Fotoğraf: 1989 yapımı When Harry Met Sally filminden.
Geçen gün online bir etkinliğe katıldım. Düzeltiyorum, geçen yine online bir etkinlikteyim. Bu seferki konumuz: Tek başınalık. Bir kız, bu süreçte evinde yalnız olmanın onu ne kadar zorlandığından bahsediyor. Densizin biri de sözünü kesiyor ve evlenmek üzere olduğu kızla yaşadığı izole hayatın ne kadar keyifli olduğunu anlatıyor; ‘zor’ bir durumu bu kadar iyi yönetiyor olmanın verdiği gururla. Duyduklarımdan emin olmak için içimden tekrarlıyorum: ‘’Hayatının sonuna kadar birlikte olmak isteyeceği kişiyi bulmuş ve herkesten izole bir eve kapanmaları gerekmiş.’’ E hayat bundan daha keyifli nasıl olur? “Bir kedim bile yok, anlıyor musun?” diye haykıramamanın huzursuzluğuyla çıkıyorum etkinlikten.

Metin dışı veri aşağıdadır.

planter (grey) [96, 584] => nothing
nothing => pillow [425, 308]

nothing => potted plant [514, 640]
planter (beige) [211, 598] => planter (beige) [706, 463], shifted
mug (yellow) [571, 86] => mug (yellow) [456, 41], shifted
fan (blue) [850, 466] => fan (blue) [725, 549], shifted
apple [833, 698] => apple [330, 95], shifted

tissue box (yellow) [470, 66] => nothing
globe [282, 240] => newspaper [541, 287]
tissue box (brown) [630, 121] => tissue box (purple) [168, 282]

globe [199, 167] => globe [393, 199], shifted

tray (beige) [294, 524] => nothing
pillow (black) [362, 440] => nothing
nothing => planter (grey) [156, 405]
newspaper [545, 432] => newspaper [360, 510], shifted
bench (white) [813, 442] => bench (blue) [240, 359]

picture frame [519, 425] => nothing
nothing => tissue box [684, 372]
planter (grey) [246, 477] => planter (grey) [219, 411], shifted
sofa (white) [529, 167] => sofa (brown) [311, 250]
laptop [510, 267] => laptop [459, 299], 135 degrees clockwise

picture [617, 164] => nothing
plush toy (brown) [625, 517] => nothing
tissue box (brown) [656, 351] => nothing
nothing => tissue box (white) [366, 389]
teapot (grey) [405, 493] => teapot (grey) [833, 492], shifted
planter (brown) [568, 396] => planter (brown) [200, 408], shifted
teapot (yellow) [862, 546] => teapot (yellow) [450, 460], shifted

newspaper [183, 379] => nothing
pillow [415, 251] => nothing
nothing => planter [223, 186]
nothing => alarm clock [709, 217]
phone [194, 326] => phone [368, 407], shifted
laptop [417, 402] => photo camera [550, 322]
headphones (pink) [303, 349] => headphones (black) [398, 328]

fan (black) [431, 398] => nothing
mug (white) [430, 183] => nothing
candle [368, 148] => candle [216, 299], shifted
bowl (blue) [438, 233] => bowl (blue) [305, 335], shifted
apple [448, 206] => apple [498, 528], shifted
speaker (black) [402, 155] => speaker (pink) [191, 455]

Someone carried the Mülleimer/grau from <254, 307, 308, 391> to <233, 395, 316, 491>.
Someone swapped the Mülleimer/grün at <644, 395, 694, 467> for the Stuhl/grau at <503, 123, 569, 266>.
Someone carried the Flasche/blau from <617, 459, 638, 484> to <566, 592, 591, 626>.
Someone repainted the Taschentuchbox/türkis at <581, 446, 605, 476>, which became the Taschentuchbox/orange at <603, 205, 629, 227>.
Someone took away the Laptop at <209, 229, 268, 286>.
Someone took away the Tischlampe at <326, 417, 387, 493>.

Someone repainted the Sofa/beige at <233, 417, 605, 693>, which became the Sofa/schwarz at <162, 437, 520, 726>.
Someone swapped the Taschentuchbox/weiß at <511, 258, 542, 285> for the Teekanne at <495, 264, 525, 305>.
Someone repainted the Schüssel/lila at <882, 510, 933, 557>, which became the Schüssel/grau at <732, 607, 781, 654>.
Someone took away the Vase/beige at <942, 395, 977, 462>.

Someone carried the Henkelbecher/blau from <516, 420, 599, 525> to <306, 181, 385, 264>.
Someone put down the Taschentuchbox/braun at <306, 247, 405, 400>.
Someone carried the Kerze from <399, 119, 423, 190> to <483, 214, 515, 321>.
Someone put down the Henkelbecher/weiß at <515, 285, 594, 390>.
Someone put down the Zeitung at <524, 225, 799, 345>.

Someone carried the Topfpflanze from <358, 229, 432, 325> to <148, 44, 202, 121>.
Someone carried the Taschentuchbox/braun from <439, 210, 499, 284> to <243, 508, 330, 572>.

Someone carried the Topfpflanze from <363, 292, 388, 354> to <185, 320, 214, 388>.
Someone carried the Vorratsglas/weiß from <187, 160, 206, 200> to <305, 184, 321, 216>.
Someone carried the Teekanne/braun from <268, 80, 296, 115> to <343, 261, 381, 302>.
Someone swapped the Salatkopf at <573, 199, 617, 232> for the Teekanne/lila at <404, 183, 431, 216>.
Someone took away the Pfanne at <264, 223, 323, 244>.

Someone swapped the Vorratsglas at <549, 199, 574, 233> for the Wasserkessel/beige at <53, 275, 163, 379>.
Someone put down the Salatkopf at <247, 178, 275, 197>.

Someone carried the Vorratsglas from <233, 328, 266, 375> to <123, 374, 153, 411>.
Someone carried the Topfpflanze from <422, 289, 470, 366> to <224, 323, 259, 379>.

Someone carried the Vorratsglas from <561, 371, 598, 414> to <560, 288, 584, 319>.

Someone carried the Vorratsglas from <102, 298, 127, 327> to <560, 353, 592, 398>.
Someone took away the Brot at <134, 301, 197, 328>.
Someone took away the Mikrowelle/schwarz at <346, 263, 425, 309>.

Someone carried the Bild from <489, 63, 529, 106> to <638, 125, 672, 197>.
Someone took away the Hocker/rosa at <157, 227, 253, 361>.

Korona günlüklerinin ‘ilişki’ başlığını, yalnız, sevgilisiyle, arkadaşıyla ve ailesiyle yaşayanlar olarak dört farklı ana kategoride değerlendirilebiliriz. Her kategori de kendi içinde anlaşabilenler, sağlığı yerinde olanlar, kedi/köpeği olanlar gibi bölünebilir. Kategori her ne olursa olsun, tek başınalık mastırı yapmış olanların bugünlerden açık alınla çıkacakları kesin. Çünkü kolektif güç ancak, bireysellikten ve önce kendi huzurum deme bencilliğinden geçiyor. Kendine tahammül edebilen ve falsolarının kabulünde olanların, yani ışığını içeriden yakanların aydınlanma çağına hoş geldiniz!
Tek başınalığıma bin şükrederek çiftlere laf atasım var. Birbirine içten içe tahammül edemeyen çiftlerin dökülme mevsimi yaklaşıyor gibi. Üstelik bir dalı bırakmadan evvel, başka bir dala tutunacak bir ortam da yok bu sefer. İşin en fenası birbirini yiyince kilo da almıyorsun. Varsın otursun midene. Elinde telefonla tuvalette geçireceğin beş dakika fazla zamanla, onu da atarsın sisteminden. Çek üzerine sifonu devam et. Evde aradığın huzur tuvaletteki yalnız dakikalarında olabilir. Akli dengesini koruyamayanlar, ‘evdeki virüsten daha kötü olamaz’ diye haykırarak, her an sokağa atabilir kendini. Her ikisinin de belirtileri nefes darlığıyla başlamıyor muydu zaten?
Keskin virajlar dönülebilir, hızını alamayanlar yoldan çıkabilir. Yoldan çıkanlar haritayı iyi çalışırsa, karşılarında keşfedilmemiş yepyeni yollar belirebilir. ‘Harita marita çalışamam, yazarım navigasyona o beni götürür’ diyenler, kestirme yollarda yine aynı duvara toslayabilir. Sonra “Neden yokuşlu yollar hep beni buluyor?’ diyerek, bu sefer de teknolojiyi suçlamasınlar.
Bu süreçten, birlikteliğin içinde tek başınalığını bulan çiftler yırtar. Öyle bir kavram ki hangi çiftle konuşsan “Bizim zaten evdeyken hiç konuşmadığımız zamanlar oluyor” deyip, en kaba etinden anlıyor konuyu. Ya tüm çiftler çok iyi beceriyor ‘birlikteyken tek başınalığı’ ya da herkes dram mezunu.
Her şeyden önce kendine tahammülün olmalı. Kendinle baş başa vakit geçirirken elin telefona, televizyona, bilgisayara, tablete (atladığım başka teknolojik aygıt kaldıysa affola) kaymamalı. “Ay bi sussun artık” diye zihnini uyuşturmanın türlü yollarına kaçmamalı. Önce kendine, sonra dünyaya bağlanmalı insan.
Kendine bağlanma yolunda atabileceğin ilk adım kendi rutinlerini oluşturmak olabilir. Parasempatik sinir sistemini aktive edecek ve yalnız başına yapacağın ritüeller oluşturmakla başlayabilirsin. Sabah uyandığında evi havalandırmak, camdan sessizce dışarı bakarak, sokağındaki detayları incelemek, kuşları dinlemek kadar basit adımlar da olabilir. Meditasyon yapmak, nefes çalışmak, müzik aleti çalmak gibi eylemler de… Yeter ki seni dindiren ve sindiren küçük şeylerin bilincinde ol. Çok faydasını gördüğüm ve şiddetle tavsiye edeceğim ‘beş duyuyu harekete geçirme meditasyonu’nu günde 10 dakikanı ayırarak deneyimleyebilirsin. Nasıl yapıldığını Hz. Google’a sorarsan şefkatli kollarını açacaktır sana.
Evlere kapanma sürecinden bir de bakarsın tek başınalığını mastır ederek çıkarsın. İlişkinin ömrünü uzatma, kendininkini zenginleştirme niyetindeysen ‘tek başınalık’ okulundan mezun olacaksın arkadaş. Yoksa sen daha kendinle baş başa kalamaz, varlığına tahammül edemezken kim ne yapsın seni?